Now implement a train test split on your dataset.

In [None]:
X = data.drop(columns=['ham_or_spam'])
y = data['ham_or_spam']
from sklearn.model_selection import train_test_split
X_train, X_test, y_train, y_test = train_test_split(X, y)

## Create the Word Frequency Dictionary for Each Class

Create a word frequency dictionary for each class.

In [None]:
train = X_train.assign(target=y_train)
train

In [None]:
#Your code here
from collections import Counter

def bag_it(s):
    return dict(Counter(s.split()))

def combine_freqs(wdcounts):
    c = Counter({})
    for wdcount in wdcounts:
        c += Counter(wdcount)
    return dict(c)

wordfreqs = {}
for class_ in train.target.unique():
    wordfreqs[class_] = combine_freqs(train[train.target == class_].sms.apply(bag_it))

wordfreqs

## Count the Total Corpus Words
Calculate V, the total number of words in the corpus.

In [None]:
#Your code here
V = sum(wordfreqs['spam'].values()) + sum(wordfreqs['ham'].values())
V

## Create a Bag of Words Function

Before implementing the entire Naive Bayes algorithm, create a helper function `bag_it()` to create a bag of words representation from a document's text.

In [None]:
#Your code here


## Implementing Naive Bayes

Now, implement a master function to build a naive Bayes classifier. Be sure to use the logarithmic probabilities to avoid underflow.

In [None]:
#Your code here
def classify_doc(doc, class_word_freq, p_classes, V, return_posteriors=False):
    bag = bag_it(doc)
    classes = []
    posteriors = []
    for class_ in class_word_freq.keys():
        p = np.log(p_classes[class_])
        for word in bag.keys():
            num = bag[word]+1
            denom = class_word_freq[class_].get(word, 0) + V
            p += np.log(num/denom)
        classes.append(class_)
        posteriors.append(p)
    if return_posteriors:
        print(posteriors)
    return classes[np.argmax(posteriors)]

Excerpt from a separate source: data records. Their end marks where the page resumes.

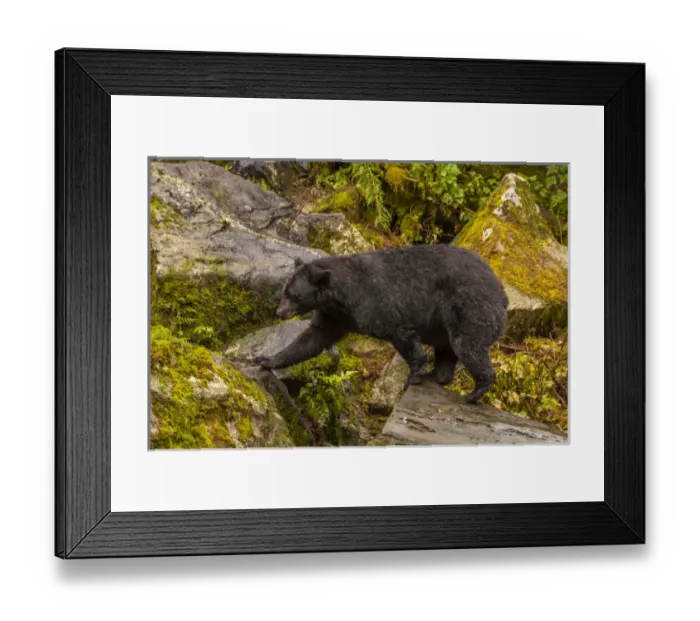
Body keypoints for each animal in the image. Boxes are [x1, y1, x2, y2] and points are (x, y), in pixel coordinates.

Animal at [257, 244, 509, 403]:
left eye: (294, 295)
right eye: (285, 290)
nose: (279, 311)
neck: (344, 297)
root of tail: (502, 293)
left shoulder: (379, 304)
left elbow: (402, 335)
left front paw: (412, 375)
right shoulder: (335, 317)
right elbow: (312, 339)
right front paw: (265, 359)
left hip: (470, 310)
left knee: (467, 346)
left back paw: (475, 392)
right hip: (446, 324)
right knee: (448, 350)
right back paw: (438, 376)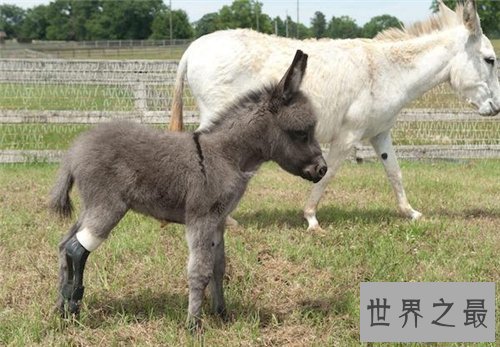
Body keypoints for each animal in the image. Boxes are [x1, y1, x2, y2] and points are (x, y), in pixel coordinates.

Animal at [50, 50, 328, 330]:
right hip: (109, 206)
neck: (227, 155)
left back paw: (61, 308)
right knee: (77, 249)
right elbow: (200, 271)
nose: (322, 170)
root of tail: (74, 151)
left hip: (91, 206)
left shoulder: (218, 221)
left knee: (64, 245)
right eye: (301, 133)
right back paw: (73, 305)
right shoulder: (201, 218)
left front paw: (222, 313)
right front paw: (193, 324)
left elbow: (218, 267)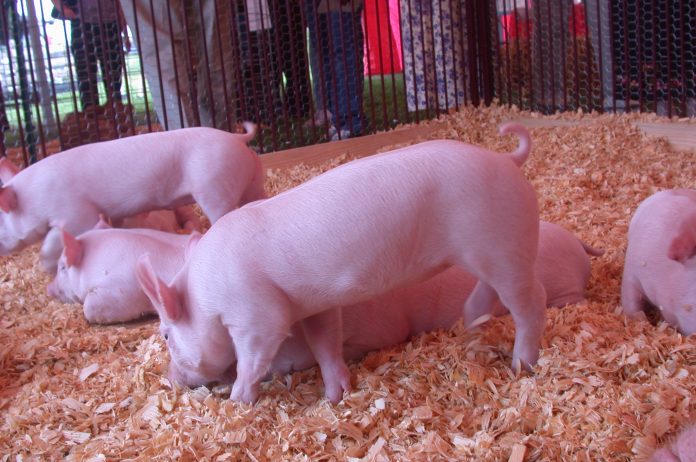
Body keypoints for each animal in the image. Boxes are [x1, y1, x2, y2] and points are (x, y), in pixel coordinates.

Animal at [0, 122, 265, 274]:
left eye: (1, 222)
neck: (34, 196)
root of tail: (235, 138)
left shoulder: (75, 212)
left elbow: (57, 236)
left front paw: (46, 267)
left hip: (213, 185)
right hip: (251, 178)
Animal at [136, 122, 548, 404]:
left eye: (167, 334)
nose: (170, 376)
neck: (205, 293)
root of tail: (506, 159)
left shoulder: (257, 313)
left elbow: (253, 357)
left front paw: (236, 401)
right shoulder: (311, 305)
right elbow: (325, 344)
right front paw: (335, 397)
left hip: (501, 243)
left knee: (531, 301)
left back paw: (522, 365)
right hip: (487, 251)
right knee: (490, 292)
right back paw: (471, 326)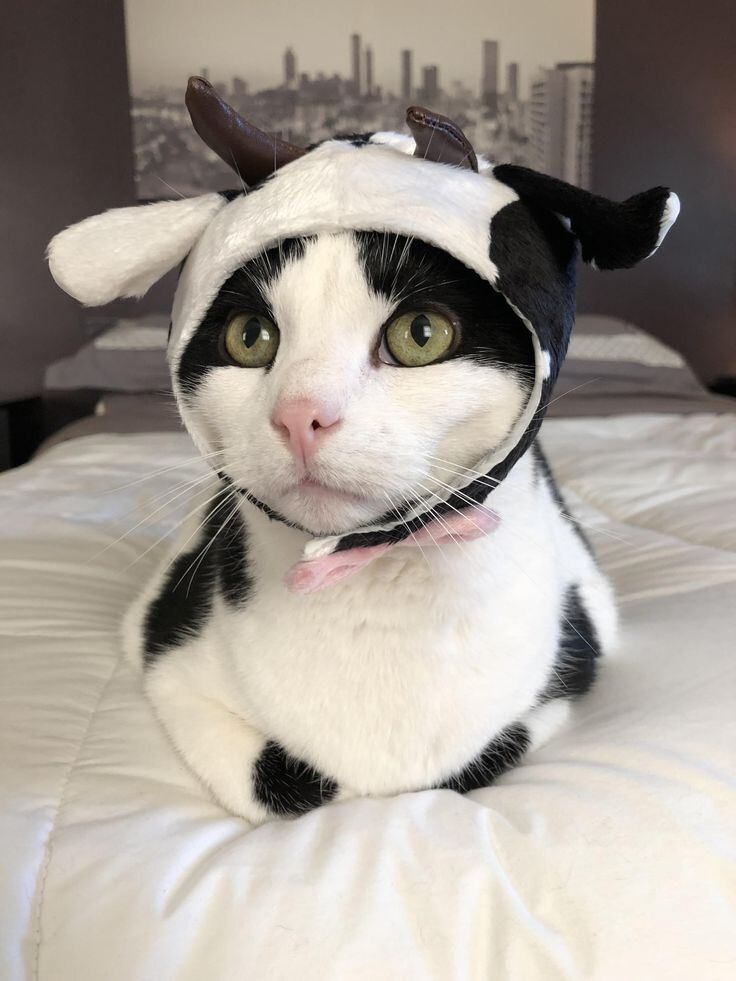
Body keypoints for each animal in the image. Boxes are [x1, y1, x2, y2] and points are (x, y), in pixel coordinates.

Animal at [47, 80, 680, 824]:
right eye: (250, 336)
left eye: (421, 332)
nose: (299, 415)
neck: (376, 585)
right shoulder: (166, 654)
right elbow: (281, 781)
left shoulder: (575, 655)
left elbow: (488, 750)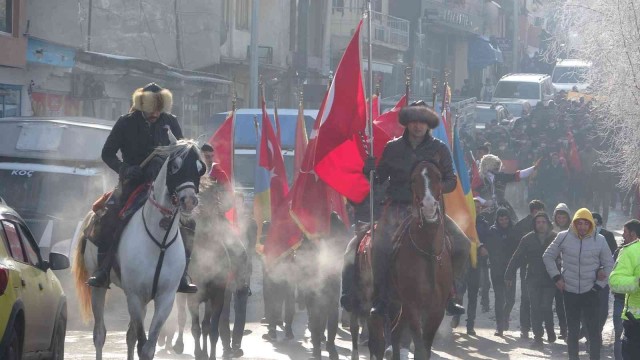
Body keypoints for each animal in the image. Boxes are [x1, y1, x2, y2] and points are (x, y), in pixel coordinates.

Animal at [74, 141, 206, 360]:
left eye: (199, 168)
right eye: (175, 166)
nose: (189, 201)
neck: (160, 239)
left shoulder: (165, 298)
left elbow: (147, 346)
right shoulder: (134, 296)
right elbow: (142, 344)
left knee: (129, 336)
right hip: (98, 288)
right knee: (99, 334)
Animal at [388, 161, 452, 360]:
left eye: (438, 177)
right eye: (413, 179)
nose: (429, 207)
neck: (428, 252)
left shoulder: (437, 310)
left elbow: (425, 347)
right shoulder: (412, 305)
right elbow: (420, 347)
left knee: (396, 331)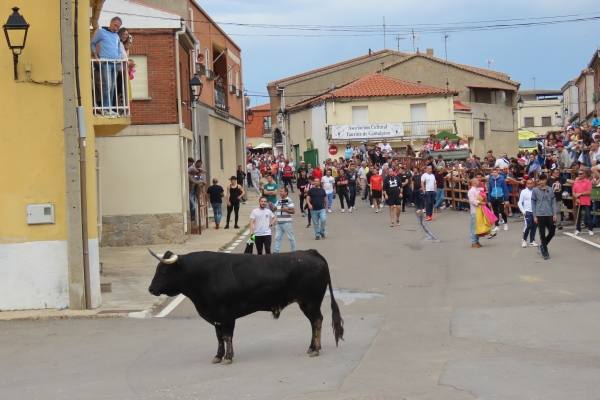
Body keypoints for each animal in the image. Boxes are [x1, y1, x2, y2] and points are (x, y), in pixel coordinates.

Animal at [148, 248, 344, 364]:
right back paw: (312, 347)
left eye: (164, 271)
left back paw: (315, 349)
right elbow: (219, 337)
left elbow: (227, 336)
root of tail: (311, 253)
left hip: (311, 302)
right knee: (314, 322)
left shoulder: (227, 316)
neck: (204, 276)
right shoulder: (217, 318)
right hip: (306, 303)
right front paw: (218, 356)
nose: (151, 289)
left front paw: (228, 357)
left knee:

## Test Out Your Classifier

Finally, test out your classifier and measure its accuracy. Don't be perturbed if your results are sub-par; industry use cases would require substantial additional preprocessing before implementing the algorithm in practice.

In [None]:
#Your Code here
class_word_freq = wordfreqs
p_classes = {"spam" : .5, "ham" : .5}
classify_doc(train.iloc[7]['sms'], class_word_freq, p_classes, V, return_posteriors=True)

In [None]:
y_hat_train = X_train.sms.map(lambda x: classify_doc(x, class_word_freq, p_classes, V))
residuals = y_train == y_hat_train
residuals.value_counts(normalize=True)

In [None]:
V

## Level-Up

Rework your code into an appropriate class structure so that you could easily implement the algorithm on any given dataset.

In [None]:
import importlib
import documentclassifier
importlib.reload(documentclassifier)
from documentclassifier import DocClassifier
df 
df
dc = DocClassifier(df, text='sms', target='ham_or_spam')
dc.V

In [None]:
dc.data.target.value_counts()

In [None]:
dc.train.groupby('target').count()

In [None]:
dc.print_residuals(dc.X_train, dc.y_train)

In [None]:
dc.print_residuals(dc.X_test, dc.y_test)

In [None]:
dc.bag_it(dc.data['text'].iloc[0])

In [None]:
bag_it(data['sms'].iloc[0])

In [None]:
list(dc.data.target.value_counts().reset_index()['index'])

In [None]:
df.target.value_counts().reset_index()['index'].iloc[-1]

## Summary

Well done! In this lab, you practiced implementing Naive Bayes for document classification!